SELECTED EXTRACT –

= = = = =

Ludger Schuknecht (born 2 December 1962 in Gelsenkirchen) is a German economist who has been serving as Vice President and Corporate Secretary of the Asian Infrastructure Investment Bank since 2021. 

From 2018 to 2021, Schuknecht was one of four Deputy Secretaries-General of the OECD, under the leadership of Secretaries-General José Ángel Gurría and Mathias Cormann.

Early life and education
Schuknecht studied Economics at Ludwig Maximilian University of Munich and George Mason University. In June 2000 he obtained his habilitation from the University of Constance.

Career
Previously Schuknecht was Chief Economist at the German Ministry of Finance and heading the Directorate General Fiscal Policy and International Financial and Monetary Policy there. In this role he advised Minister Wolfgang Schäuble on economic policy issues in the domestic and international sphere. He acted as the chief negotiator for Germany in the founding of Asian Infrastructure Investment Bank. Schuknecht left after the departure of the fiscally conservative Schäuble and the arrival of his social democrat successor Olaf Scholz. In 2019, he was replaced with Jakob von Weizsäcker.

= = = = =

Dataset records:
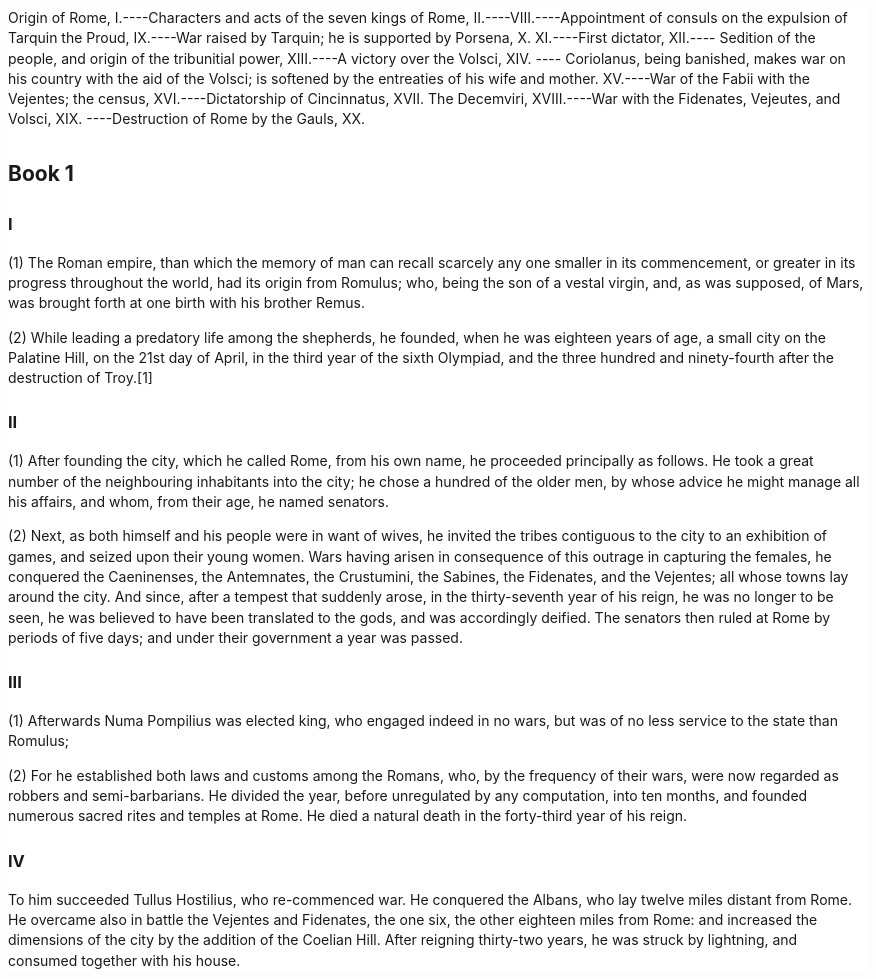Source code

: Origin of Rome, I.----Characters and acts of the seven kings of Rome, II.----VIII.----Appointment of consuls on the expulsion of Tarquin the Proud, IX.----War raised by Tarquin; he is supported by Porsena, X. XI.----First dictator, XII.---- Sedition of the people, and origin of the tribunitial power, XIII.----A victory over the Volsci, XIV. ---- Coriolanus, being banished, makes war on his country with the aid of the Volsci; is softened by the entreaties of his wife and mother. XV.----War of the Fabii with the Vejentes; the census, XVI.----Dictatorship of Cincinnatus, XVII. The Decemviri, XVIII.----War with the Fidenates, Vejeutes, and Volsci, XIX. ----Destruction of Rome by the Gauls, XX.

## Book 1

### I

(1) The Roman empire, than which the memory of man can recall scarcely any one smaller in its commencement, or greater in its progress throughout the world, had its origin from Romulus; who, being the son of a vestal virgin, and, as was supposed, of Mars, was brought forth at one birth with his brother Remus.

(2) While leading a predatory life among the shepherds, he founded, when he was eighteen years of age, a small city on the Palatine Hill, on the 21st day of April, in the third year of the sixth Olympiad, and the three hundred and ninety-fourth after the destruction of Troy.[1]

### II

(1) After founding the city, which he called Rome, from his own name, he proceeded principally as follows. He took a great number of the neighbouring inhabitants into the city; he chose a hundred of the older men, by whose advice he might manage all his affairs, and whom, from their age, he named senators.

(2) Next, as both himself and his people were in want of wives, he invited the tribes contiguous to the city to an exhibition of games, and seized upon their young women. Wars having arisen in consequence of this outrage in capturing the females, he conquered the Caeninenses, the Antemnates, the Crustumini, the Sabines, the Fidenates, and the Vejentes; all whose towns lay around the city. And since, after a tempest that suddenly arose, in the thirty-seventh year of his reign, he was no longer to be seen, he was believed to have been translated to the gods, and was accordingly deified. The senators then ruled at Rome by periods of five days; and under their government a year was passed.

### III

(1) Afterwards Numa Pompilius was elected king, who engaged indeed in no wars, but was of no less service to the state than Romulus;

(2) For he established both laws and customs among the Romans, who, by the frequency of their wars, were now regarded as robbers and semi-barbarians. He divided the year, before unregulated by any computation, into ten months, and founded numerous sacred rites and temples at Rome. He died a natural death in the forty-third year of his reign.

### IV

To him succeeded Tullus Hostilius, who re-commenced war. He conquered the Albans, who lay twelve miles distant from Rome. He overcame also in battle the Vejentes and Fidenates, the one six, the other eighteen miles from Rome: and increased the dimensions of the city by the addition of the Coelian Hill. After reigning thirty-two years, he was struck by lightning, and consumed together with his house.
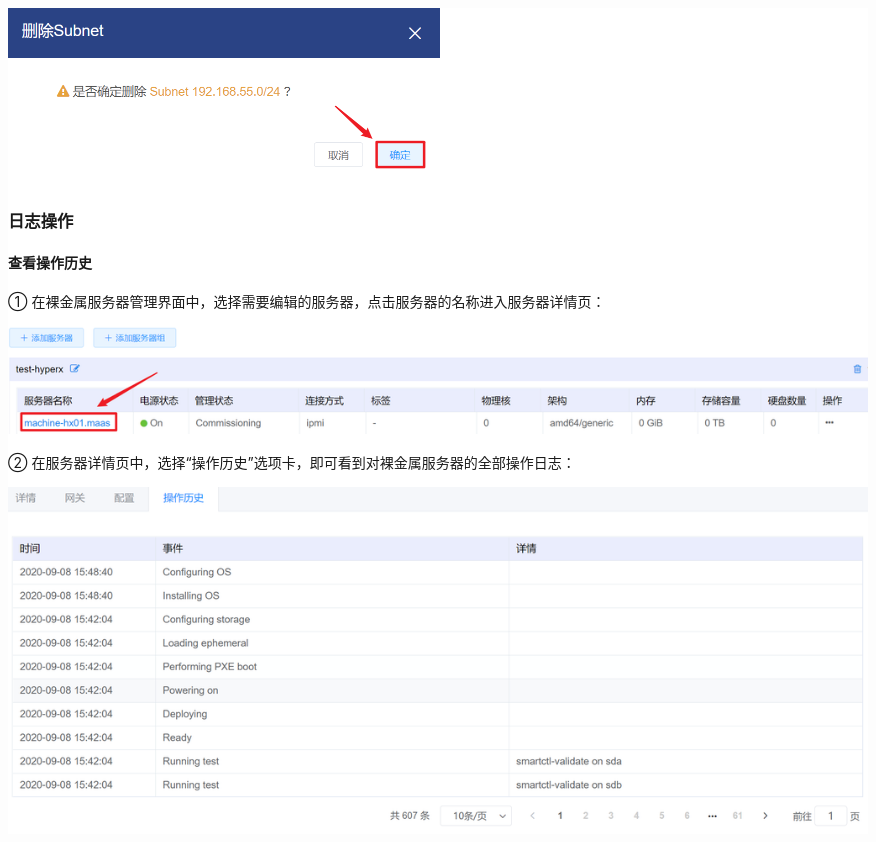 <img src="bare_metal.assets/image-20200908153016965.png" alt="image-20200908153016965" style="zoom:50%;" />

### 日志操作

#### 查看操作历史

① 在裸金属服务器管理界面中，选择需要编辑的服务器，点击服务器的名称进入服务器详情页：

![image-20200908135328384](bare_metal.assets/image-20200908135328384.png)

② 在服务器详情页中，选择“操作历史”选项卡，即可看到对裸金属服务器的全部操作日志：

![image-20200908155632705](bare_metal.assets/image-20200908155632705.png)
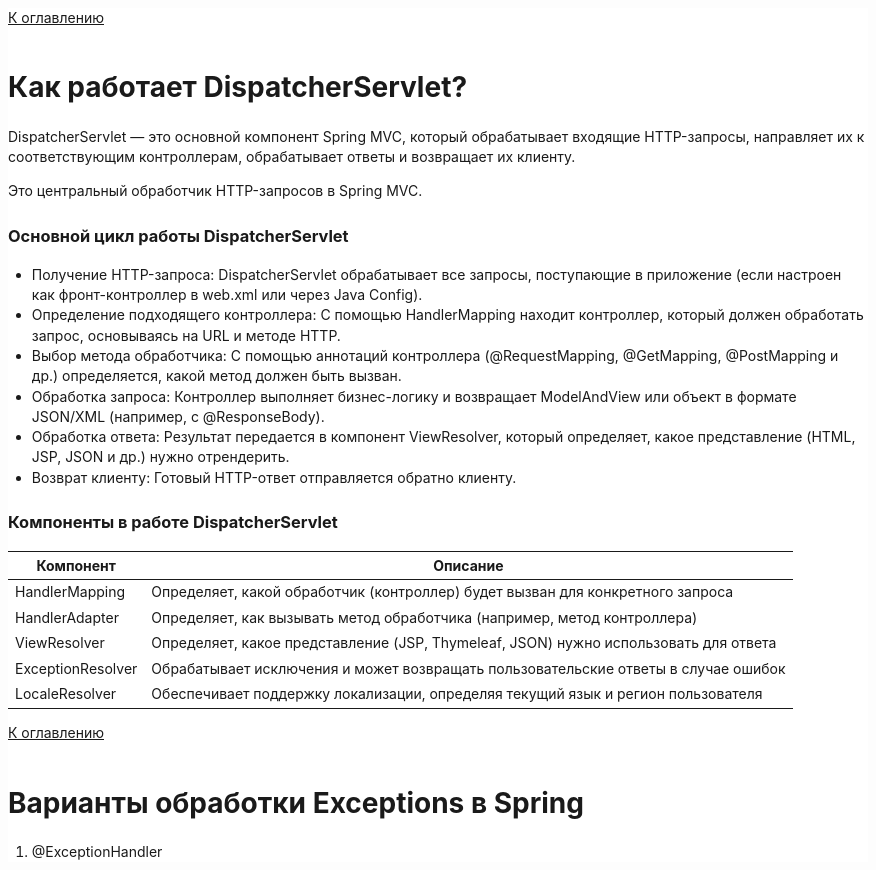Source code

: [К оглавлению](#Spring)

# Как работает DispatcherServlet?

DispatcherServlet — это основной компонент Spring MVC, который обрабатывает входящие HTTP-запросы, направляет их к
соответствующим контроллерам, обрабатывает ответы и возвращает их клиенту.

Это центральный обработчик HTTP-запросов в Spring MVC.

### Основной цикл работы DispatcherServlet

+ Получение HTTP-запроса:
DispatcherServlet обрабатывает все запросы, поступающие в приложение (если настроен как фронт-контроллер в web.xml или
через Java Config).
+ Определение подходящего контроллера:
С помощью HandlerMapping находит контроллер, который должен обработать запрос, основываясь на URL и методе HTTP.
+ Выбор метода обработчика:
С помощью аннотаций контроллера (@RequestMapping, @GetMapping, @PostMapping и др.) определяется, какой метод должен быть
вызван.
+ Обработка запроса:
Контроллер выполняет бизнес-логику и возвращает ModelAndView или объект в формате JSON/XML (например, с @ResponseBody).
+ Обработка ответа:
Результат передается в компонент ViewResolver, который определяет, какое представление (HTML, JSP, JSON и др.) нужно
отрендерить.
+ Возврат клиенту:
Готовый HTTP-ответ отправляется обратно клиенту.

### Компоненты в работе DispatcherServlet

| Компонент         | Описание                                                                             |
|-------------------|--------------------------------------------------------------------------------------|
| HandlerMapping    | Определяет, какой обработчик (контроллер) будет вызван для конкретного запроса       |
| HandlerAdapter    | Определяет, как вызывать метод обработчика (например, метод контроллера)             |
| ViewResolver      | Определяет, какое представление (JSP, Thymeleaf, JSON) нужно использовать для ответа |
| ExceptionResolver | Обрабатывает исключения и может возвращать пользовательские ответы в случае ошибок   |
| LocaleResolver    | Обеспечивает поддержку локализации, определяя текущий язык и регион пользователя     |

[К оглавлению](#Spring)

# Варианты обработки Exceptions в Spring

1. @ExceptionHandler
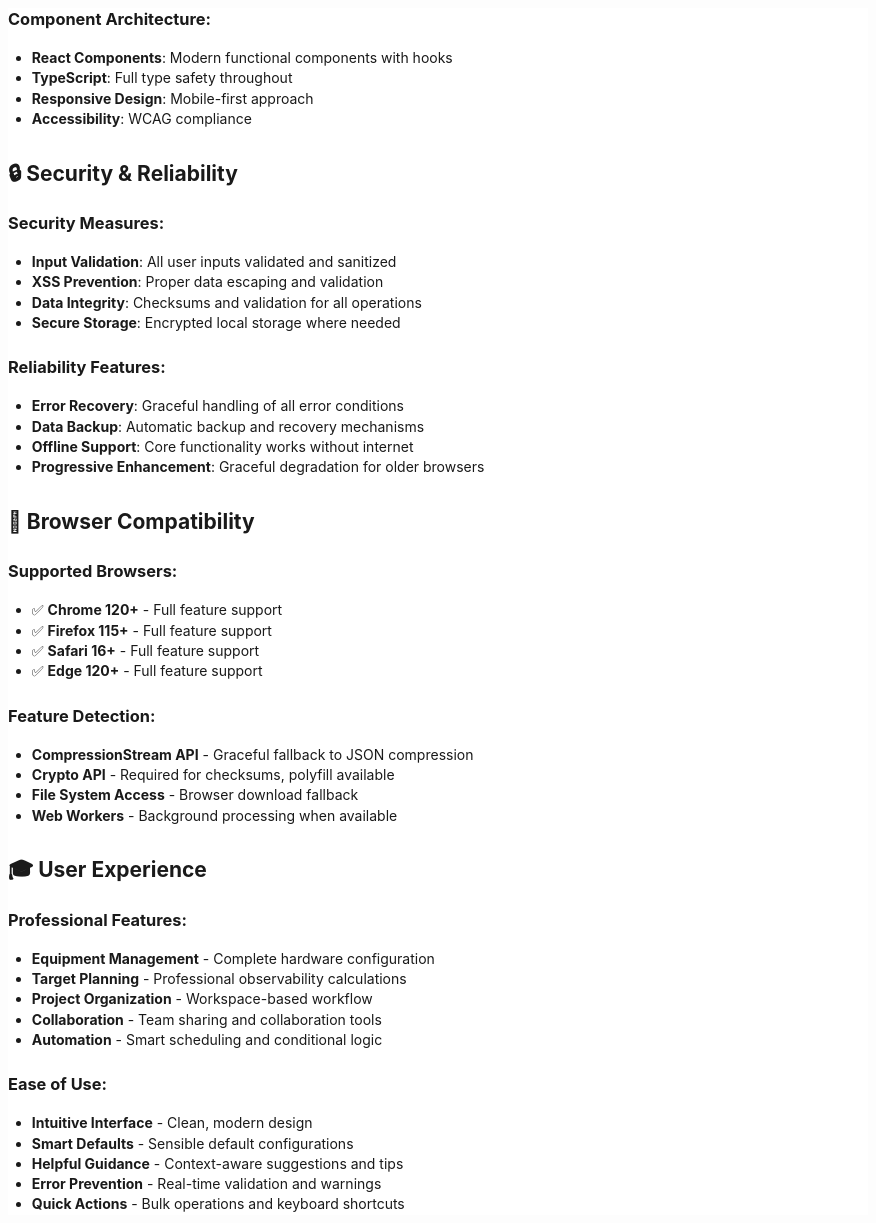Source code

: ### Component Architecture:
- **React Components**: Modern functional components with hooks
- **TypeScript**: Full type safety throughout
- **Responsive Design**: Mobile-first approach
- **Accessibility**: WCAG compliance

## 🔒 Security & Reliability

### Security Measures:
- **Input Validation**: All user inputs validated and sanitized
- **XSS Prevention**: Proper data escaping and validation
- **Data Integrity**: Checksums and validation for all operations
- **Secure Storage**: Encrypted local storage where needed

### Reliability Features:
- **Error Recovery**: Graceful handling of all error conditions
- **Data Backup**: Automatic backup and recovery mechanisms
- **Offline Support**: Core functionality works without internet
- **Progressive Enhancement**: Graceful degradation for older browsers

## 📱 Browser Compatibility

### Supported Browsers:
- ✅ **Chrome 120+** - Full feature support
- ✅ **Firefox 115+** - Full feature support  
- ✅ **Safari 16+** - Full feature support
- ✅ **Edge 120+** - Full feature support

### Feature Detection:
- **CompressionStream API** - Graceful fallback to JSON compression
- **Crypto API** - Required for checksums, polyfill available
- **File System Access** - Browser download fallback
- **Web Workers** - Background processing when available

## 🎓 User Experience

### Professional Features:
- **Equipment Management** - Complete hardware configuration
- **Target Planning** - Professional observability calculations
- **Project Organization** - Workspace-based workflow
- **Collaboration** - Team sharing and collaboration tools
- **Automation** - Smart scheduling and conditional logic

### Ease of Use:
- **Intuitive Interface** - Clean, modern design
- **Smart Defaults** - Sensible default configurations
- **Helpful Guidance** - Context-aware suggestions and tips
- **Error Prevention** - Real-time validation and warnings
- **Quick Actions** - Bulk operations and keyboard shortcuts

= = = = =

TASK DIRECTIONS – Print the passage of the Schuknecht biography that begins with the words containing "Early life and" and ends with "University of Constance.", reproducing it word for word. Rely only on the biography of Ludger Schuknecht for what comes next.

ANSWER TO THIS TASK –
Early life and education
Schuknecht studied Economics at Ludwig Maximilian University of Munich and George Mason University. In June 2000 he obtained his habilitation from the University of Constance.